Peter Svatek will direct Scent of Murder in Montreal and region July 2-25. Scent is the dramatic story of a female police investigator and her dog, and is a major commission from Carleton and U.S. specialty channel Animal Planet. Exec producers are Stephen Davis, Gary Goldberger and Linda Ross. Litinsky is the producer. Danielle Lavoie is PM and Jean Kazemirchuk is the production designer.

A third entry, Gleason, is a biopic for CBS on the life and times (covering the period 1920-1960) of the late, great American actor and comedian Jackie Gleason (The Honeymooners). Producers are Phil Kleinbart, Barbara Lieberman and Judy Cairo. Filming goes from July 3-29 under director Howard Deutch. Department heads include DOP Neil Roach, designer Jean-Baptiste Tard, art director Emmanuel Frechette, costume designer Mariane Carter and PM Michel Chauvin.

On the content front, Chasing Cain II: Three to the Heart, a true-event police drama for CBC and Showcase Television, shoots on location in Toronto throughout July under busy director Jerry Ciccoritti (Trudeau). Prupas is exec producer, Bernie Zukerman is producer and Frank Siracusa is supervising producer. Ciccoritti also directed the CBC MOW The Many Trials of One Jane Doe, which filmed in Winnipeg in April. It’s in post and is a Canada/U.K. coproduction between Muse, Original Pictures and Studio 8.

Gerald Packer is the cinematographer on both MOWs.

Ex-Centris network expands

After years of lobbying, Montreal’s Ex-Centris operating network has been accepted into the European film network Europa Cinemas.

Created in 1992, Europa Cinemas unites 460 theatres with 1,123 screens in 268 cities. It’s mandated to increase European film programming in theatres through the promotion and distribution of national products, primarily through export.

Ex-Centris is the first operator outside the European Union and Mediterranean region to be accepted as a member, says programming director Claude Chamberlan. According to French film director Claude Miller, president of Europa Cinemas, the ‘Ex-Centris movie theatres are the most beautiful in the world.’

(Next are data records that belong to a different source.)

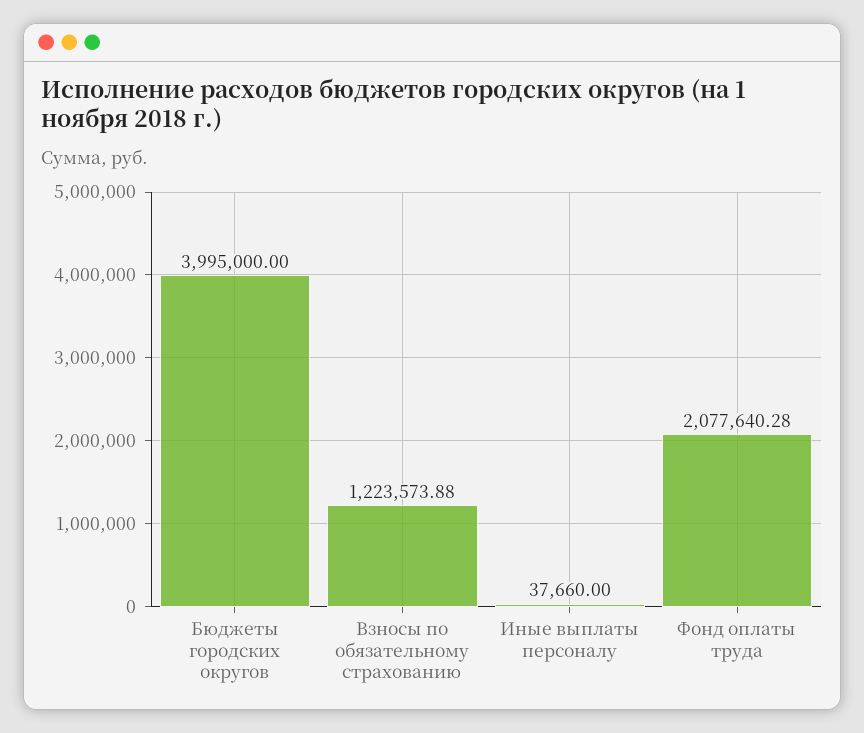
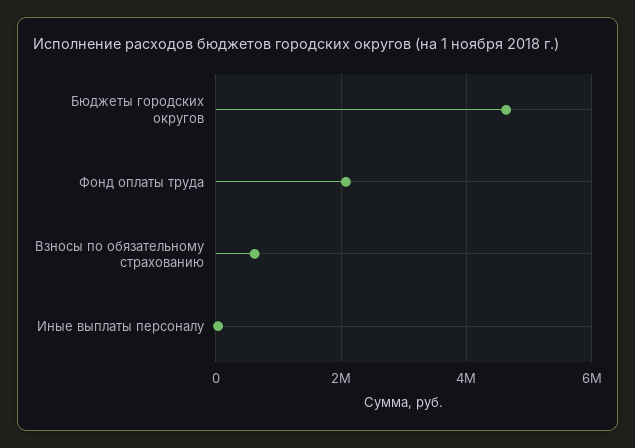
Бюджеты городских округов: 3995000 -> 4600000
Взносы по обязательному страхованию: 1223573.88 -> 600000

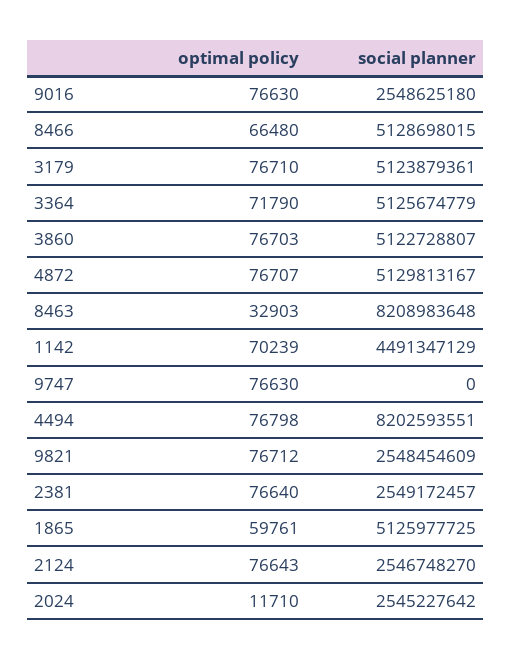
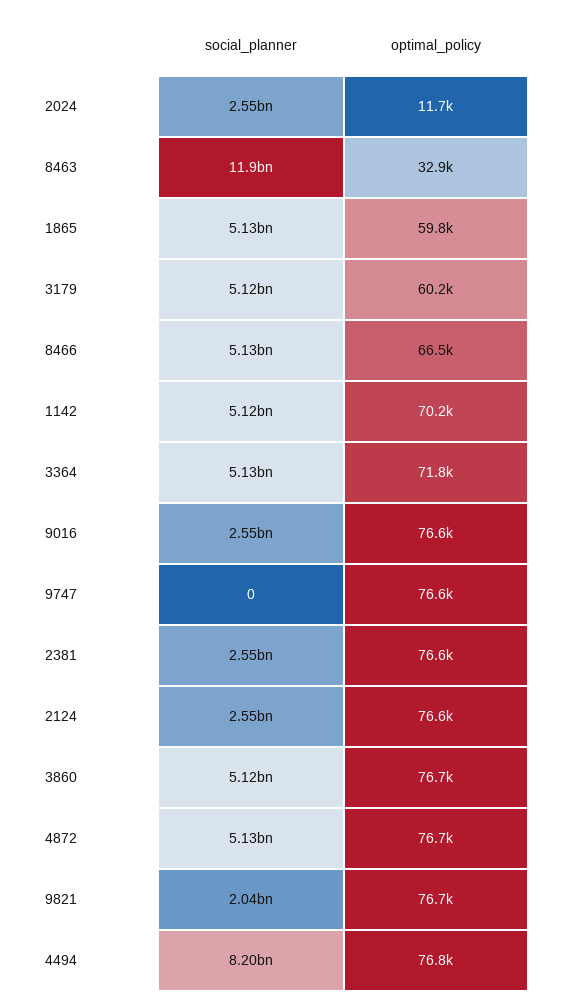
optimal policy, 3179: 76710 -> 60200
social planner, 8463: 8208983648 -> 11900000000
social planner, 1142: 4491347129 -> 5120000000
social planner, 9821: 2548454609 -> 2040000000

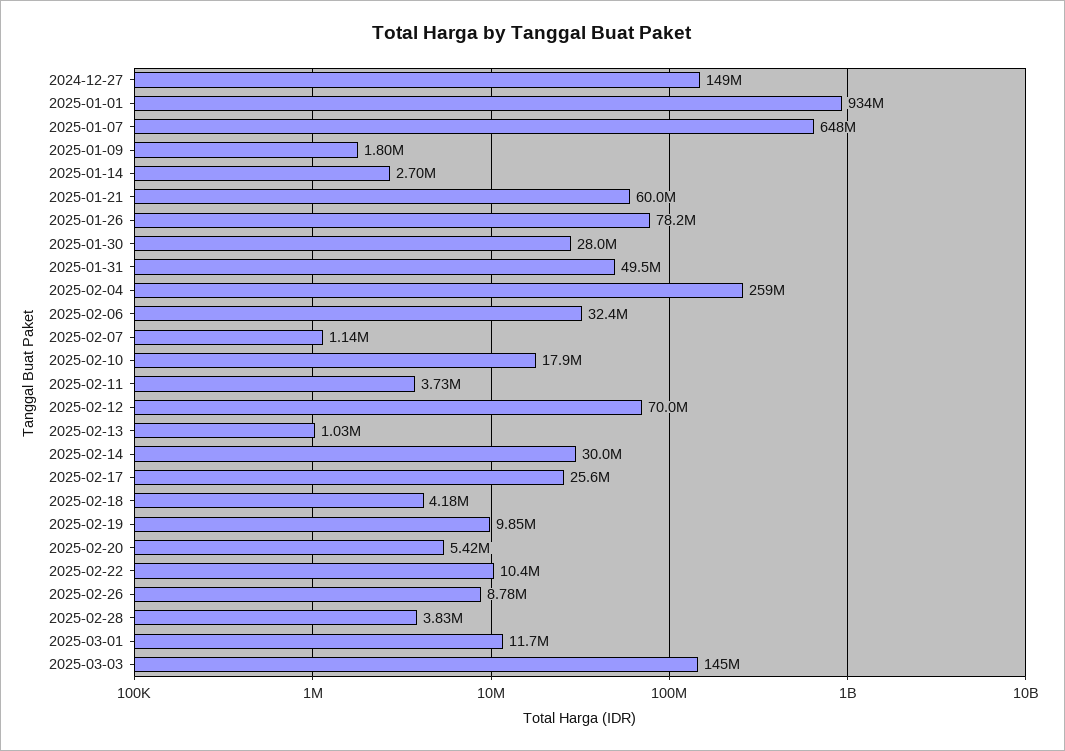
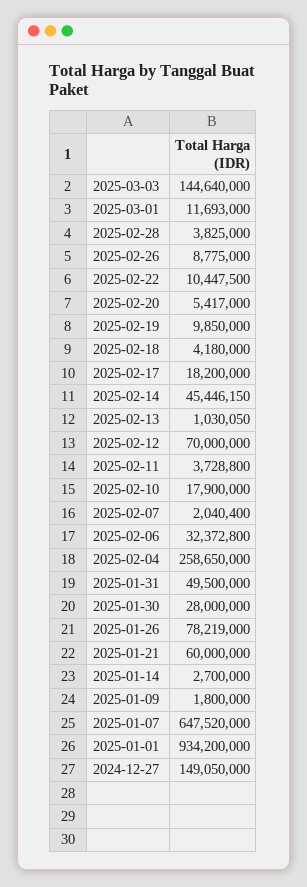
2025-02-07: 1140000 -> 2040400
2025-02-14: 30000000 -> 45446150
2025-02-17: 25600000 -> 18200000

Since its opening in 1999, the $35-million Ex-Centris complex (three state-of-the-art, multi-format theatres seating a total of 600, as well as the revamped 600-seat Cinema du Parc repertory theatre) has emerged as the leading venue for under-programmed international and independent Canadian feature films and documentaries.

‘Distributors are being more audacious and buying all these subtitled films, which are not only [booked] for Ex-Centris but end up going to other regions in Quebec and Canada. All these relationships create partnerships on every other level, including production,’ says Chamberlan.

In related news, Ex-Centris president and founder Daniel Langlois, the founder of Softimage, has confirmed the network is expanding to include a downtown four-screen multiplex devoted to international art films. The complex will be part of a larger multimedia centre housing Le Spectrum show club, recording studios and offices. It’s slated to open in 2004 and will also house new theatres operated by Famous Players and Alliance Atlantis Cinemas.

Ex-Centris is home to this year’s 31st Montreal International Festival of New Cinema New Media (www.fcmm.com), Oct. 10-20.